Anyone tuning in could be forgiven for thinking that McCulloch was actually speaking for the defense. For more than 20 minutes, he laid out what he saw as the facts of the case, careful to promote the account he found believable—Wilson’s, of course—and to dismiss any others that conflicted with it, all prefaced by an attack on the “24-hour news cycle” that inconveniently demanded facts about a case where very few were made available to anyone outside the secret grand jury proceedings.

In theory, it’s the prosecutor’s job to convene such grand juries so that probable cause might be found, and the case proceed to trial. As Ben Casselman notes, the grand jury is a slam dunk for prosecutors — it is extremely rare for grand juries to refuse to find any reason not to go to trial, except in cases involving police shootings. So how then, in more than 20 years as prosecutor, has McCulloch never managed to successfully recommend charges against a single police officer? It’s not for lack of opportunity.

Anyone tuning in could be forgiven for thinking that McCulloch was actually speaking for the defense.

Potentially, it could have something to do with McCulloch’s father, mother, brother, uncle, and cousin all working for the St. Louis Police Department. Imagine if a case involving a company came before a judge whose entire family worked for that company: if the judge did not recuse himself, it would be grounds for his removal from the bench. Consider also that McCulloch is the present president of The BackStoppers, an organization that funds families of police officers killed or wounded in the line of duty. Of itself, this could be noble work—but McCulloch has been charged by the voters of St. Louis County with pursuing justice, and that means avoiding conflicts of interest or the appearance of partiality. Given his family history, his record of performance on the job, his daily work alongside officers, even his statement that he became a prosecutor because, having lost a leg to cancer as a child, he couldn’t become a cop—one can understand why there were questions raised about his sincerity in presenting this case to the grand jury. And it can definitely help explain why to many, including at least one former prosecutor, it looked like McCulloch had no interest in bringing a case at all.

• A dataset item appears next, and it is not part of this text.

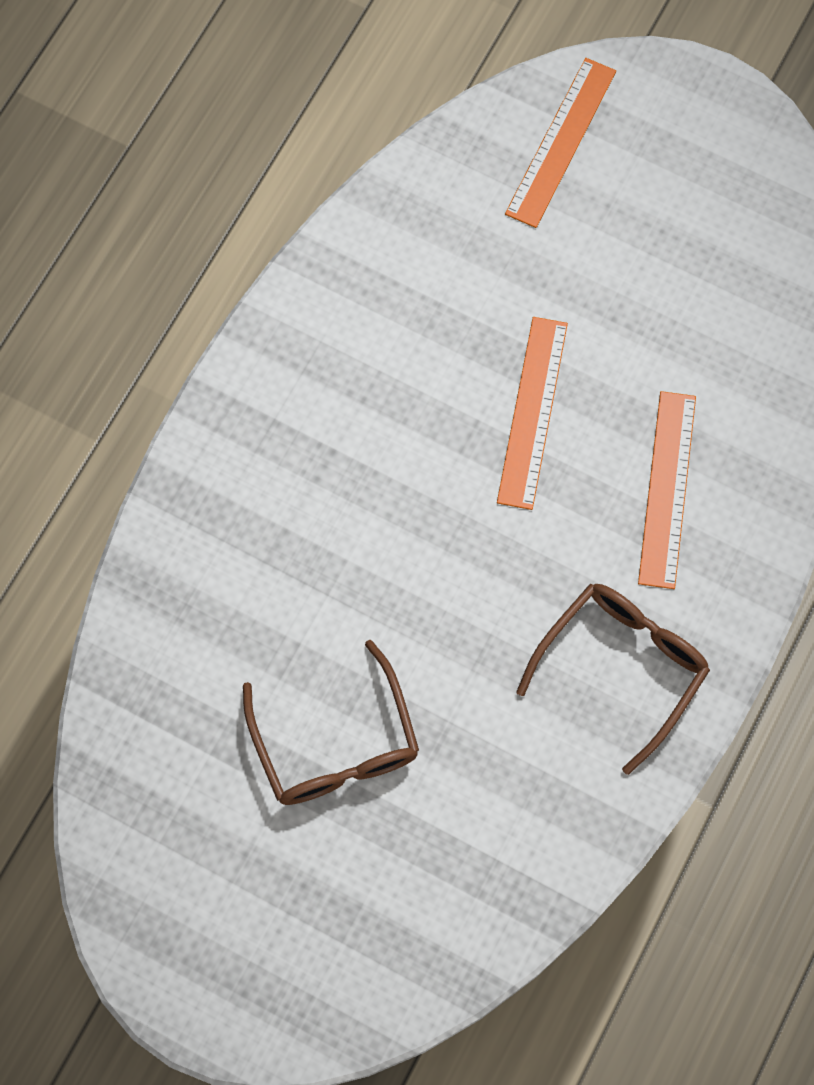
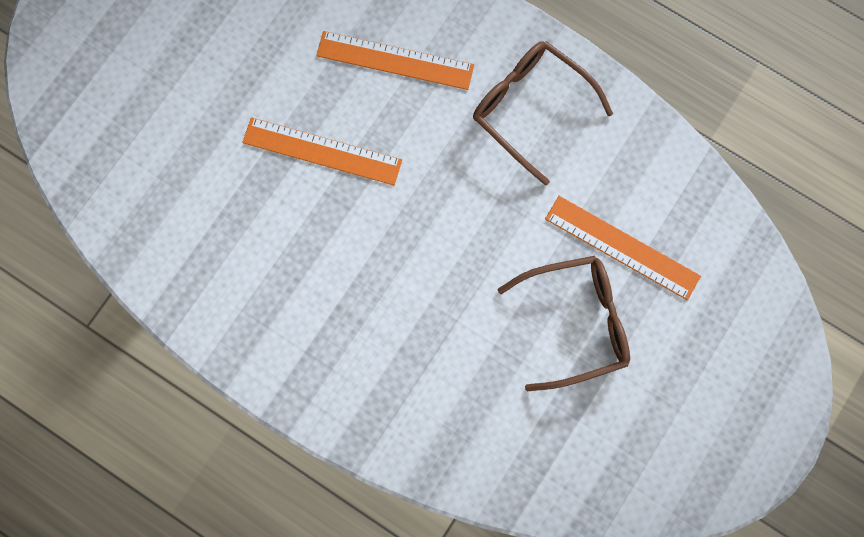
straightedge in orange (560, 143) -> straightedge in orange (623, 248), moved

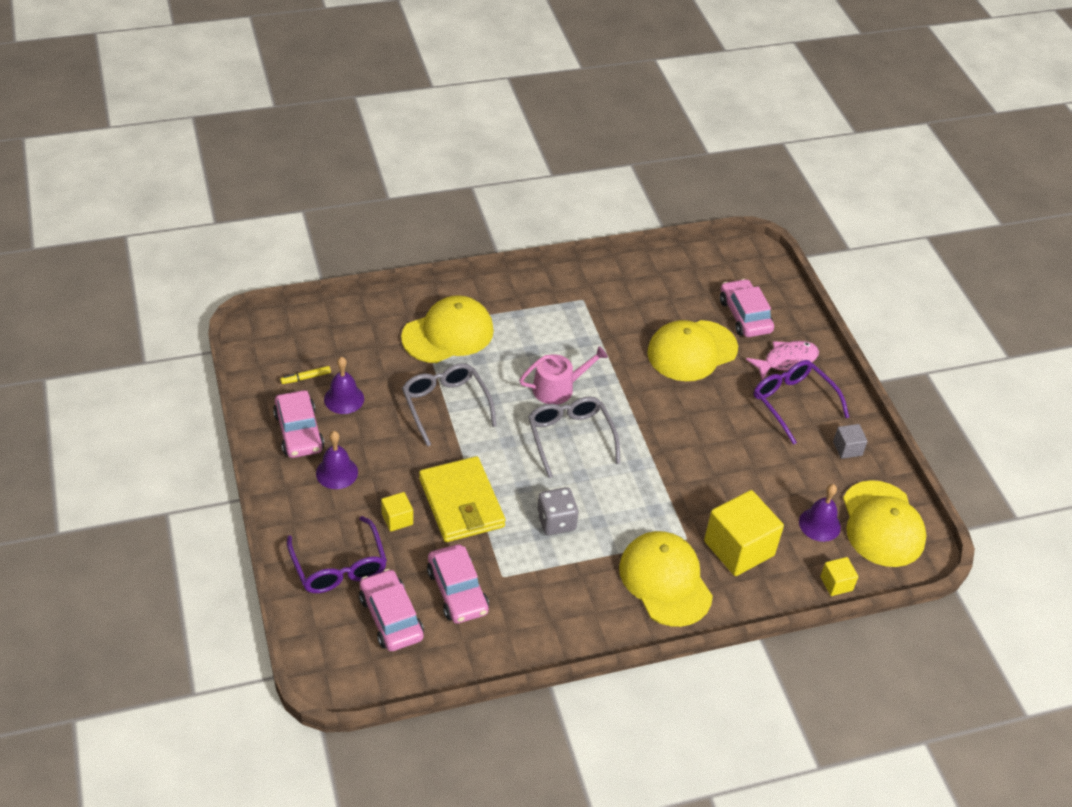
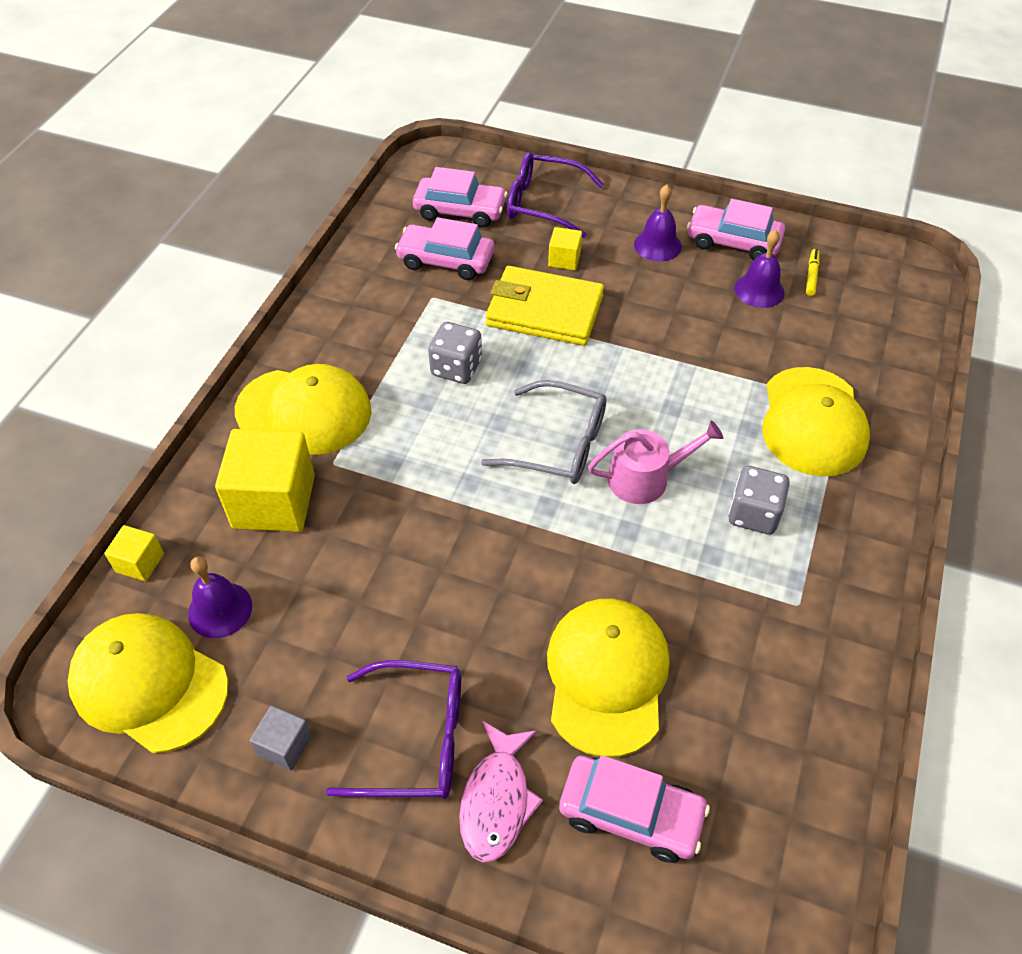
watering can in rose-pink (563, 375) -> watering can in rose-pink (655, 462), 120 degrees counterclockwise
glasses in gray (449, 405) -> none
none -> game die in gray (759, 500)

But instead of recusing himself, McCulloch stayed on, up to the point of calling an inexplicably late press conference to mug for the cameras and urge for “calm” while the Ferguson PD rolled out all the military surplus gear they’ve acquired over the past decade: a troop carrier, sound cannons, riot armor, automatic rifles, and a seemingly endless supply of flashbang grenades and tear gas. (In more typically vapid rhetorical territory, President Obama took center stage soon after to say absolutely nothing whatsoever of substance, while scenes of gassed protestors played alongside him.)

One can entertain reasonable doubts about what happened in the meeting between Wilson and Brown. One could even believe, after considering the evidence as the grand jury supposedly did (in proceedings that cannot be disclosed, by a vote that they are legally obligated to conceal), that Officer Wilson was justified in shooting Michael Brown at least six times. But I struggle to imagine any circumstance under which one could find it appropriate that Robert McCulloch was wielding that authority and giving that speech last night. Because he was, we got the rare spectacle of an American public figure neither leaning on clichés nor bumbling his lines. No: he communicated, at length, exactly what he meant to say.